──────── Material to process

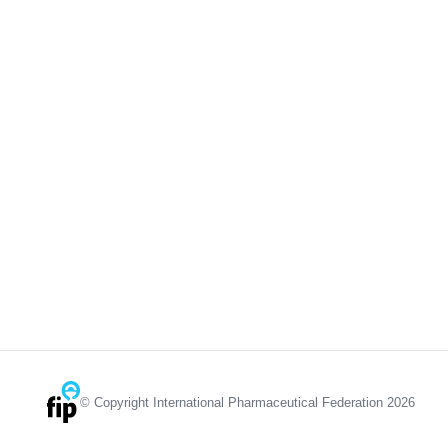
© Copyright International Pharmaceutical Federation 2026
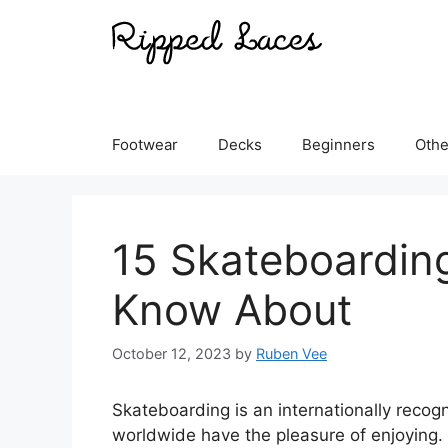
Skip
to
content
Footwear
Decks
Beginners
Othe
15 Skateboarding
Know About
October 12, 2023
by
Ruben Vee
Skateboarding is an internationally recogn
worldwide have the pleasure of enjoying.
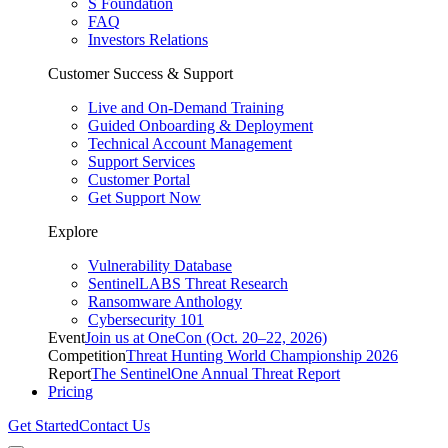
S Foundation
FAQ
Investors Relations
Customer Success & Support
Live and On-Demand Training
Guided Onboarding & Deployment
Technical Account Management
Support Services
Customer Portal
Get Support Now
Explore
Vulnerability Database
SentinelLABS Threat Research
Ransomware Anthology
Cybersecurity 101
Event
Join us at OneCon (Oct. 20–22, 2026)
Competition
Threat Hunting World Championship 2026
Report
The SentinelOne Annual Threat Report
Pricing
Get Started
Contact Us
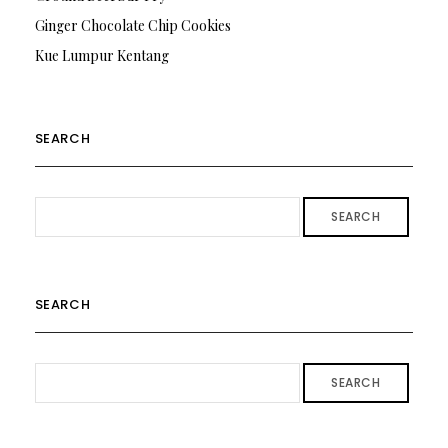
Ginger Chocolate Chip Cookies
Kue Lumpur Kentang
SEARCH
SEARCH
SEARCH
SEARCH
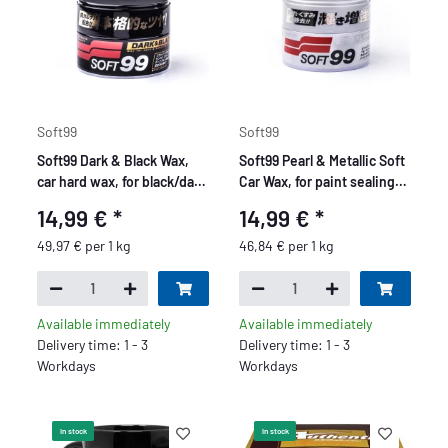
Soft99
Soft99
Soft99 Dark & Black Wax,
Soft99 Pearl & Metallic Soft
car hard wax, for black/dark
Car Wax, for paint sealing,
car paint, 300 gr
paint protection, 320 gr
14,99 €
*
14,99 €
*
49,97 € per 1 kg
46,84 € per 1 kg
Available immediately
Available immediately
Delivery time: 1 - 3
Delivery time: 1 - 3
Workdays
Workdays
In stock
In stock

────────────────

> **Task to complete**
Starting at the line that holds "49,97 € per 1 kg", retype each line exactly through the end of the entries, both ends included.

> **Reply to the task**
49,97 € per 1 kg
46,84 € per 1 kg
Available immediately
Available immediately
Delivery time: 1 - 3
Delivery time: 1 - 3
Workdays
Workdays
In stock
In stock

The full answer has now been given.